▶ _Data extracts_
..............................

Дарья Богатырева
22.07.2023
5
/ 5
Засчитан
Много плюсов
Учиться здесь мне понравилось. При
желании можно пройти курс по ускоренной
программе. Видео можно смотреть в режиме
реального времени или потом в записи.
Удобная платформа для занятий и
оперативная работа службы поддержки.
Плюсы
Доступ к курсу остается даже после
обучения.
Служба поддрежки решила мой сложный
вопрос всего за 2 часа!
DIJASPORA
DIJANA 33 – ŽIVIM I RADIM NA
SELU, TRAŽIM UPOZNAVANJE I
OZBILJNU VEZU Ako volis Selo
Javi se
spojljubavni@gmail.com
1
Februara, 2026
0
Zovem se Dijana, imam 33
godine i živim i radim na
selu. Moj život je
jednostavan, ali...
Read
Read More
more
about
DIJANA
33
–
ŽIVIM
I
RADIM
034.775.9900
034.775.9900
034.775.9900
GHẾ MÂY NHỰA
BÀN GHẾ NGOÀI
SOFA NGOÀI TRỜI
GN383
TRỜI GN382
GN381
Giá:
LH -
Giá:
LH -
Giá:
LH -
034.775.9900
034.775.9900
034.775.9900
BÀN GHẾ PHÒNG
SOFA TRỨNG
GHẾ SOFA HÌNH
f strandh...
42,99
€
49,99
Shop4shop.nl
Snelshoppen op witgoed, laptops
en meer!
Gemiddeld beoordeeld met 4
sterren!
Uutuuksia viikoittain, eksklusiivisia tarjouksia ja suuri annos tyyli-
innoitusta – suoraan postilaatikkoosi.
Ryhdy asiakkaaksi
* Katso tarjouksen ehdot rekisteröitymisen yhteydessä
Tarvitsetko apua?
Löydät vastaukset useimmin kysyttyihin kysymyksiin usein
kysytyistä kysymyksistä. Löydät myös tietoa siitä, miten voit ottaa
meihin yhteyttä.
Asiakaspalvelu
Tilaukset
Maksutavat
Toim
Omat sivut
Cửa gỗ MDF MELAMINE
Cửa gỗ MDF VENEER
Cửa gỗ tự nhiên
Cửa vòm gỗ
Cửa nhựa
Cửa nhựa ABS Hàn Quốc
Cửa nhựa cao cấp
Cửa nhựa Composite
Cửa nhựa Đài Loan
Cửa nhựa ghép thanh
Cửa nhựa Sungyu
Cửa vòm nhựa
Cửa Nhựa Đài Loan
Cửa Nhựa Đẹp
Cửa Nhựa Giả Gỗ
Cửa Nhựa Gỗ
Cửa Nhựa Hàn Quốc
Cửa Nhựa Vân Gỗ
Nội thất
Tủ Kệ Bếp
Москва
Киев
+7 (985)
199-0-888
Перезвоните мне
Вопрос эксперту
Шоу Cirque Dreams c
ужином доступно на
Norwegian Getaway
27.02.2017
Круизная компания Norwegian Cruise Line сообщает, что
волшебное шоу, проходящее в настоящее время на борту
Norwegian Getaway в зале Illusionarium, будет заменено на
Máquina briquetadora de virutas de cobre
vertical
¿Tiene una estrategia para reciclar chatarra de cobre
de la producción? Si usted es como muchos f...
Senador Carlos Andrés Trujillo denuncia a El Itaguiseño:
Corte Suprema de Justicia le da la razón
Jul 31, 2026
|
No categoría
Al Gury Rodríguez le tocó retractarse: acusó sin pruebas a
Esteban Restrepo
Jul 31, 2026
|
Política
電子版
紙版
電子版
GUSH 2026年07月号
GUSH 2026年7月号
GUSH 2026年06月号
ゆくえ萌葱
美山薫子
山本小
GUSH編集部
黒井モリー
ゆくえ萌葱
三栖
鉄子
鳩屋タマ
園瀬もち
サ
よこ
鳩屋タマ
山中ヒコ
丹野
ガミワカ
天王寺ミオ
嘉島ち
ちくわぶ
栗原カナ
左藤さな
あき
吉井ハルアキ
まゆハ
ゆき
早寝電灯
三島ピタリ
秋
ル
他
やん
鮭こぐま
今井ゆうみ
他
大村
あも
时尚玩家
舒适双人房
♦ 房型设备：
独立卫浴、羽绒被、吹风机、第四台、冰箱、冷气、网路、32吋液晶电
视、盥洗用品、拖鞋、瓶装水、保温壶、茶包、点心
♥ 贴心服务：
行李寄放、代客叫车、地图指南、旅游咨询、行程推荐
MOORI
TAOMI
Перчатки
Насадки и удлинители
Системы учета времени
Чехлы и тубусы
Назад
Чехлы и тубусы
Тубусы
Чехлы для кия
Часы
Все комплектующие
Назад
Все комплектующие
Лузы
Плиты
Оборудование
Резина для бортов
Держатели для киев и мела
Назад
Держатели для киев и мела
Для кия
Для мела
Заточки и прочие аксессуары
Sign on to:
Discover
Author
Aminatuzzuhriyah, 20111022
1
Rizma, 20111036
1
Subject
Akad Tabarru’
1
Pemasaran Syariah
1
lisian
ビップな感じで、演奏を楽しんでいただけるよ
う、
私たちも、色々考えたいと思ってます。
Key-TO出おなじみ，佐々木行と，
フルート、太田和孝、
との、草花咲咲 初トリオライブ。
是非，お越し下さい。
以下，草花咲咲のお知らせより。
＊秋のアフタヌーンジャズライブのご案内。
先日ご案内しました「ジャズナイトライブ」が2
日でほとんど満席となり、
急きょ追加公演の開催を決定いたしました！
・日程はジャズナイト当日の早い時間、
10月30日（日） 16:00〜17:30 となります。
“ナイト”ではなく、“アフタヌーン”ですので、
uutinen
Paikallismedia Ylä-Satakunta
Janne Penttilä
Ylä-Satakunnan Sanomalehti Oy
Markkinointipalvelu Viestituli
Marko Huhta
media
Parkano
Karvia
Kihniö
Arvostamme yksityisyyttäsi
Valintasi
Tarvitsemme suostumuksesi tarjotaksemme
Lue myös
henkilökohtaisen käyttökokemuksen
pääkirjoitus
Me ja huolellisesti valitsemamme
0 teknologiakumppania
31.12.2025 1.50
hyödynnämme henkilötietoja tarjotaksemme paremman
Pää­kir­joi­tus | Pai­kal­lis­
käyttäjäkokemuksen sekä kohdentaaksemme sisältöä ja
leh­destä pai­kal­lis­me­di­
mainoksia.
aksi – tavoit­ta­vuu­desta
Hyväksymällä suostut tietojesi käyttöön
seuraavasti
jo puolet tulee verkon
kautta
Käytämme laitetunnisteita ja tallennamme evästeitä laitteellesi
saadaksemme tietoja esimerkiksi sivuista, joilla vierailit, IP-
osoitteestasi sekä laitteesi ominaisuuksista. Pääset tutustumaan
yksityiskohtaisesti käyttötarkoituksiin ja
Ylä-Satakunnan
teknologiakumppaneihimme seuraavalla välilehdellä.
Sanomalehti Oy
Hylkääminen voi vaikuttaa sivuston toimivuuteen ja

..............................

▶ _Work task_
Each line of the data is to be transcribed exactly.

▶ _Expected answer_
Дарья Богатырева
22.07.2023
5
/ 5
Засчитан
Много плюсов
Учиться здесь мне понравилось. При
желании можно пройти курс по ускоренной
программе. Видео можно смотреть в режиме
реального времени или потом в записи.
Удобная платформа для занятий и
оперативная работа службы поддержки.
Плюсы
Доступ к курсу остается даже после
обучения.
Служба поддрежки решила мой сложный
вопрос всего за 2 часа!
DIJASPORA
DIJANA 33 – ŽIVIM I RADIM NA
SELU, TRAŽIM UPOZNAVANJE I
OZBILJNU VEZU Ako volis Selo
Javi se
spojljubavni@gmail.com
1
Februara, 2026
0
Zovem se Dijana, imam 33
godine i živim i radim na
selu. Moj život je
jednostavan, ali...
Read
Read More
more
about
DIJANA
33
–
ŽIVIM
I
RADIM
034.775.9900
034.775.9900
034.775.9900
GHẾ MÂY NHỰA
BÀN GHẾ NGOÀI
SOFA NGOÀI TRỜI
GN383
TRỜI GN382
GN381
Giá:
LH -
Giá:
LH -
Giá:
LH -
034.775.9900
034.775.9900
034.775.9900
BÀN GHẾ PHÒNG
SOFA TRỨNG
GHẾ SOFA HÌNH
f strandh...
42,99
€
49,99
Shop4shop.nl
Snelshoppen op witgoed, laptops
en meer!
Gemiddeld beoordeeld met 4
sterren!
Uutuuksia viikoittain, eksklusiivisia tarjouksia ja suuri annos tyyli-
innoitusta – suoraan postilaatikkoosi.
Ryhdy asiakkaaksi
* Katso tarjouksen ehdot rekisteröitymisen yhteydessä
Tarvitsetko apua?
Löydät vastaukset useimmin kysyttyihin kysymyksiin usein
kysytyistä kysymyksistä. Löydät myös tietoa siitä, miten voit ottaa
meihin yhteyttä.
Asiakaspalvelu
Tilaukset
Maksutavat
Toim
Omat sivut
Cửa gỗ MDF MELAMINE
Cửa gỗ MDF VENEER
Cửa gỗ tự nhiên
Cửa vòm gỗ
Cửa nhựa
Cửa nhựa ABS Hàn Quốc
Cửa nhựa cao cấp
Cửa nhựa Composite
Cửa nhựa Đài Loan
Cửa nhựa ghép thanh
Cửa nhựa Sungyu
Cửa vòm nhựa
Cửa Nhựa Đài Loan
Cửa Nhựa Đẹp
Cửa Nhựa Giả Gỗ
Cửa Nhựa Gỗ
Cửa Nhựa Hàn Quốc
Cửa Nhựa Vân Gỗ
Nội thất
Tủ Kệ Bếp
Москва
Киев
+7 (985)
199-0-888
Перезвоните мне
Вопрос эксперту
Шоу Cirque Dreams c
ужином доступно на
Norwegian Getaway
27.02.2017
Круизная компания Norwegian Cruise Line сообщает, что
волшебное шоу, проходящее в настоящее время на борту
Norwegian Getaway в зале Illusionarium, будет заменено на
Máquina briquetadora de virutas de cobre
vertical
¿Tiene una estrategia para reciclar chatarra de cobre
de la producción? Si usted es como muchos f...
Senador Carlos Andrés Trujillo denuncia a El Itaguiseño:
Corte Suprema de Justicia le da la razón
Jul 31, 2026
|
No categoría
Al Gury Rodríguez le tocó retractarse: acusó sin pruebas a
Esteban Restrepo
Jul 31, 2026
|
Política
電子版
紙版
電子版
GUSH 2026年07月号
GUSH 2026年7月号
GUSH 2026年06月号
ゆくえ萌葱
美山薫子
山本小
GUSH編集部
黒井モリー
ゆくえ萌葱
三栖
鉄子
鳩屋タマ
園瀬もち
サ
よこ
鳩屋タマ
山中ヒコ
丹野
ガミワカ
天王寺ミオ
嘉島ち
ちくわぶ
栗原カナ
左藤さな
あき
吉井ハルアキ
まゆハ
ゆき
早寝電灯
三島ピタリ
秋
ル
他
やん
鮭こぐま
今井ゆうみ
他
大村
あも
时尚玩家
舒适双人房
♦ 房型设备：
独立卫浴、羽绒被、吹风机、第四台、冰箱、冷气、网路、32吋液晶电
视、盥洗用品、拖鞋、瓶装水、保温壶、茶包、点心
♥ 贴心服务：
行李寄放、代客叫车、地图指南、旅游咨询、行程推荐
MOORI
TAOMI
Перчатки
Насадки и удлинители
Системы учета времени
Чехлы и тубусы
Назад
Чехлы и тубусы
Тубусы
Чехлы для кия
Часы
Все комплектующие
Назад
Все комплектующие
Лузы
Плиты
Оборудование
Резина для бортов
Держатели для киев и мела
Назад
Держатели для киев и мела
Для кия
Для мела
Заточки и прочие аксессуары
Sign on to:
Discover
Author
Aminatuzzuhriyah, 20111022
1
Rizma, 20111036
1
Subject
Akad Tabarru’
1
Pemasaran Syariah
1
lisian
ビップな感じで、演奏を楽しんでいただけるよ
う、
私たちも、色々考えたいと思ってます。
Key-TO出おなじみ，佐々木行と，
フルート、太田和孝、
との、草花咲咲 初トリオライブ。
是非，お越し下さい。
以下，草花咲咲のお知らせより。
＊秋のアフタヌーンジャズライブのご案内。
先日ご案内しました「ジャズナイトライブ」が2
日でほとんど満席となり、
急きょ追加公演の開催を決定いたしました！
・日程はジャズナイト当日の早い時間、
10月30日（日） 16:00〜17:30 となります。
“ナイト”ではなく、“アフタヌーン”ですので、
uutinen
Paikallismedia Ylä-Satakunta
Janne Penttilä
Ylä-Satakunnan Sanomalehti Oy
Markkinointipalvelu Viestituli
Marko Huhta
media
Parkano
Karvia
Kihniö
Arvostamme yksityisyyttäsi
Valintasi
Tarvitsemme suostumuksesi tarjotaksemme
Lue myös
henkilökohtaisen käyttökokemuksen
pääkirjoitus
Me ja huolellisesti valitsemamme
0 teknologiakumppania
31.12.2025 1.50
hyödynnämme henkilötietoja tarjotaksemme paremman
Pää­kir­joi­tus | Pai­kal­lis­
käyttäjäkokemuksen sekä kohdentaaksemme sisältöä ja
leh­destä pai­kal­lis­me­di­
mainoksia.
aksi – tavoit­ta­vuu­desta
Hyväksymällä suostut tietojesi käyttöön
seuraavasti
jo puolet tulee verkon
kautta
Käytämme laitetunnisteita ja tallennamme evästeitä laitteellesi
saadaksemme tietoja esimerkiksi sivuista, joilla vierailit, IP-
osoitteestasi sekä laitteesi ominaisuuksista. Pääset tutustumaan
yksityiskohtaisesti käyttötarkoituksiin ja
Ylä-Satakunnan
teknologiakumppaneihimme seuraavalla välilehdellä.
Sanomalehti Oy
Hylkääminen voi vaikuttaa sivuston toimivuuteen ja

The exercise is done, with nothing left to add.